My insides are very not calm. I feel like I am in a constant state of stress. I am feeling lost. I am feeling torn. I am feeling like I just don’t know what to do with myself.
Thank God, my brother and sister-in-law gave birth to a healthy baby boy yesterday. I am very happy to be an auntie. I’m very excited for them. It is going to be exciting and new to have a baby in the family; for my brother to become a father; for my parents to become grandparents. But this news also tore at my heart. I want to have a baby. I want to be married. I should be the one with a kid. Instead of being the one that doesn’t have a job, doesn’t have a house, doesn’t have a significant other – basically has nothing at this point. I worry that I will not ever have this, and so I am pained. I am excited about going to visit them next week, and I hope that they will never know the pain that this is causing me.
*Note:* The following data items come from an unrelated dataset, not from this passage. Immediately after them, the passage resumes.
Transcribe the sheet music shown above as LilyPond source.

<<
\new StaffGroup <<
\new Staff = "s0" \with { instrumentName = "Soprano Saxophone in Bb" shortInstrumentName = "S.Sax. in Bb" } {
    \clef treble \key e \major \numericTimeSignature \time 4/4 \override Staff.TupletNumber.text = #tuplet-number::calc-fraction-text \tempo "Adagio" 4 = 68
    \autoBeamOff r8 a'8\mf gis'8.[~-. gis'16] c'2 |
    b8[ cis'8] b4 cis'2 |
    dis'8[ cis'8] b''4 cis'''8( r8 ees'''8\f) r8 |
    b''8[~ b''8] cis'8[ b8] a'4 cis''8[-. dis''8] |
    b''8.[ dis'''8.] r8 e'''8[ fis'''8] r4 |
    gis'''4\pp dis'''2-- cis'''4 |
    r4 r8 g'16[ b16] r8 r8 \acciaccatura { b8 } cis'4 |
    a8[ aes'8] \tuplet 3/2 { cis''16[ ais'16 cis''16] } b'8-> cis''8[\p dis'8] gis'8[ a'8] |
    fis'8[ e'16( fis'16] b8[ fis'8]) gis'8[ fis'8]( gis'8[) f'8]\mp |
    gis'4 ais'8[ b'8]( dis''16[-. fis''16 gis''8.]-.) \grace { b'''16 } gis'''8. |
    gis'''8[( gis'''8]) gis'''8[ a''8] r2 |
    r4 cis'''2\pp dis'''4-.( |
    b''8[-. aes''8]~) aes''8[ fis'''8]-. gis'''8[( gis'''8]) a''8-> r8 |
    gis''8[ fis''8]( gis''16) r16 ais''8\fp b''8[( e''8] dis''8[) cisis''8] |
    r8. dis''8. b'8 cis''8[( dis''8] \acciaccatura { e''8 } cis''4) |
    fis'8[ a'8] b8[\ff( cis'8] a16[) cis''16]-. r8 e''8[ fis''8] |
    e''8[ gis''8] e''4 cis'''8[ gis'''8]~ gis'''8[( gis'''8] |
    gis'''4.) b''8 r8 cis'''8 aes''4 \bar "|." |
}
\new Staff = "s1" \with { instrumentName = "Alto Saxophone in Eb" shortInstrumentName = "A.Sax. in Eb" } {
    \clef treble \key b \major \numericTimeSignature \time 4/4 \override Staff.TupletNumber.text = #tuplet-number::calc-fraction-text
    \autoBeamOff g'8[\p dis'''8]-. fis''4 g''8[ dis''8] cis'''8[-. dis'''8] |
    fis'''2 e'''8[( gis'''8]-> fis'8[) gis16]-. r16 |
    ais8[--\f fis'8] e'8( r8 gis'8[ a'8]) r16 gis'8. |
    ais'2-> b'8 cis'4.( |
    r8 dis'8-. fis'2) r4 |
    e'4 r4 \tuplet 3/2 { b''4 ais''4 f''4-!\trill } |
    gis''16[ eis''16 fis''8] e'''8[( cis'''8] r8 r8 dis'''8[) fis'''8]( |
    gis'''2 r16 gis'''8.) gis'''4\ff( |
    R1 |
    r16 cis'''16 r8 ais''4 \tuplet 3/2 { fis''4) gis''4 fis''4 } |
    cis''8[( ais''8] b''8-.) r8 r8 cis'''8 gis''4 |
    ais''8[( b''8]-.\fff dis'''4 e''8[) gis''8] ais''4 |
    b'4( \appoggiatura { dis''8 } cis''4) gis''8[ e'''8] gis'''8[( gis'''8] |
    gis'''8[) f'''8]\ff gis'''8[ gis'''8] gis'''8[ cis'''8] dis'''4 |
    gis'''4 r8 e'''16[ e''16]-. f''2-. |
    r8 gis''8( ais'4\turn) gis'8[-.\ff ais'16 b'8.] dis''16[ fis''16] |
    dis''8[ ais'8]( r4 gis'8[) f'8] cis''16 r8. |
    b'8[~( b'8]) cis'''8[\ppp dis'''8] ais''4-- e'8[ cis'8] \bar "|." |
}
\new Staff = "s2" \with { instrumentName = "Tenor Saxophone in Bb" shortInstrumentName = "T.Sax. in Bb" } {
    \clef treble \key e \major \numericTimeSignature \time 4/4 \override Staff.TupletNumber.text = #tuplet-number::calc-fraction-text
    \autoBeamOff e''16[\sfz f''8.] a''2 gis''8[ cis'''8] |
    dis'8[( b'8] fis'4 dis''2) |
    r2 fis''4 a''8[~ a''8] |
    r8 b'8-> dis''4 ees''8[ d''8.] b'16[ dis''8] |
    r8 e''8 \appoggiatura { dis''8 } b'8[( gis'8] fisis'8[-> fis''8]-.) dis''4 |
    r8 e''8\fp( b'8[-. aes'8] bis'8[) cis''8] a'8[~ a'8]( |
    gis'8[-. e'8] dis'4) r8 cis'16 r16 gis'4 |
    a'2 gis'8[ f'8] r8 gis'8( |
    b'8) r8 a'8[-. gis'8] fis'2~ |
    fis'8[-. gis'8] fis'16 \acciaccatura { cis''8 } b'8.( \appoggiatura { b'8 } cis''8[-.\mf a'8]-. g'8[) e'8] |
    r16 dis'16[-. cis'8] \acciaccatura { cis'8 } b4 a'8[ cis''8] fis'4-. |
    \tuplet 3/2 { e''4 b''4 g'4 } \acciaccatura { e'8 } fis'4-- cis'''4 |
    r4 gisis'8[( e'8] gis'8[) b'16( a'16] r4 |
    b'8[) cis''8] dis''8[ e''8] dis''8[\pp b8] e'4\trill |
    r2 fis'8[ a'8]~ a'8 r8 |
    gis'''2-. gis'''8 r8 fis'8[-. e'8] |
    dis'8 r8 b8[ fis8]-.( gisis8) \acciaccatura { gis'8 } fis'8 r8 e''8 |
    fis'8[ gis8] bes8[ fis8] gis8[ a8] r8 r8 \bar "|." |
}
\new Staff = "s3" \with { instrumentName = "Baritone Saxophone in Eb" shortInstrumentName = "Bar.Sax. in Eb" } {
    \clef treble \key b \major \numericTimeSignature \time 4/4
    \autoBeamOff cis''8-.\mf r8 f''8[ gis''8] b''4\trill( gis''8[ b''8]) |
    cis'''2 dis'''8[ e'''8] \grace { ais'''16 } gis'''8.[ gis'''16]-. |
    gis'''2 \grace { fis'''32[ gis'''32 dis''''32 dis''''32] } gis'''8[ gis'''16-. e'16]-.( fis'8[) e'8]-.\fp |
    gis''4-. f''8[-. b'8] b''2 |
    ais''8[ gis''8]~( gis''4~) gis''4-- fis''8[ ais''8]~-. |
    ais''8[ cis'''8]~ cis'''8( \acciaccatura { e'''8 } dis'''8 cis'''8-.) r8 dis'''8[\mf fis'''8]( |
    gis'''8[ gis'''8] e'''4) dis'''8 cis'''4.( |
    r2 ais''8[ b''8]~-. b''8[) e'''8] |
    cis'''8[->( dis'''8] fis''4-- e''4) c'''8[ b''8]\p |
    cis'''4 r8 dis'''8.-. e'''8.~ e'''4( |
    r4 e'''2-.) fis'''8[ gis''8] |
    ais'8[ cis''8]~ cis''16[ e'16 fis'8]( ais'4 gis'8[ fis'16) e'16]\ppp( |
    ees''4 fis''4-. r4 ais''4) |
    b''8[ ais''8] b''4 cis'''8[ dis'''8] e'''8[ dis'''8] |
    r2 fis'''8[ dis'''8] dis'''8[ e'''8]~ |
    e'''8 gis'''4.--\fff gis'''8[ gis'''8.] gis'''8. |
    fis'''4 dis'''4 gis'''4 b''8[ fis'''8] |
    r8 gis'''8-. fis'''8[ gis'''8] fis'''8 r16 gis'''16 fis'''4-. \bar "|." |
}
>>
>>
I am thankful to have parents that love and care for me. I meet so many people who don’t have that. But at the same time, having them take care of me over the past few weeks has been one of the most difficult times I have faced. My heart sinks every time I need to go home. I feel like I am back to being in high school, where I need my parents to take me places; where my parents know my friends and what I am doing with myself every single day. I try (or am trying) to have it not bring me down- but staying with them just makes me feel like a failure and a loser. But again, I should be happy. I have a place to stay for free; food to eat; and even a ride to everywhere I need…yet this all fills me with sadness.
I am thankful to have the opportunity right now to choose again where in the world I want to live. The entire world is open at this point. It is quite amazing. But it is also awful. I feel unsettled, and in my unsettled state I am finding it hard to figure out where I should try to go next. Every place has its benefits. I really have no idea where I should be going next. I want to be with my friends, which would mean to go back to Israel- but I don’t think that is possible. So then where to? I applied for CPE residency for next year, and I now have an interview. If I get it and take it, I would be staying in NY for another year, at least. I want to have a reason to be settled, but at the same time I recognize that settling down means I lose part of my ability to just move and explore this very big world.
I think back to only a month ago, when I was in Australia. My back was not in knots. I was mostly happy (yes, I was lonely at times – which could be a problem for moving back). I enjoyed what I was doing. I liked the people I was spending most of my time with. There was something calming about the city (very much not like NYC , especially the traffic coming in).
As the New Year is coming (again) I hope that things will settle, and once again I will be able to feel a sense of calm and happiness.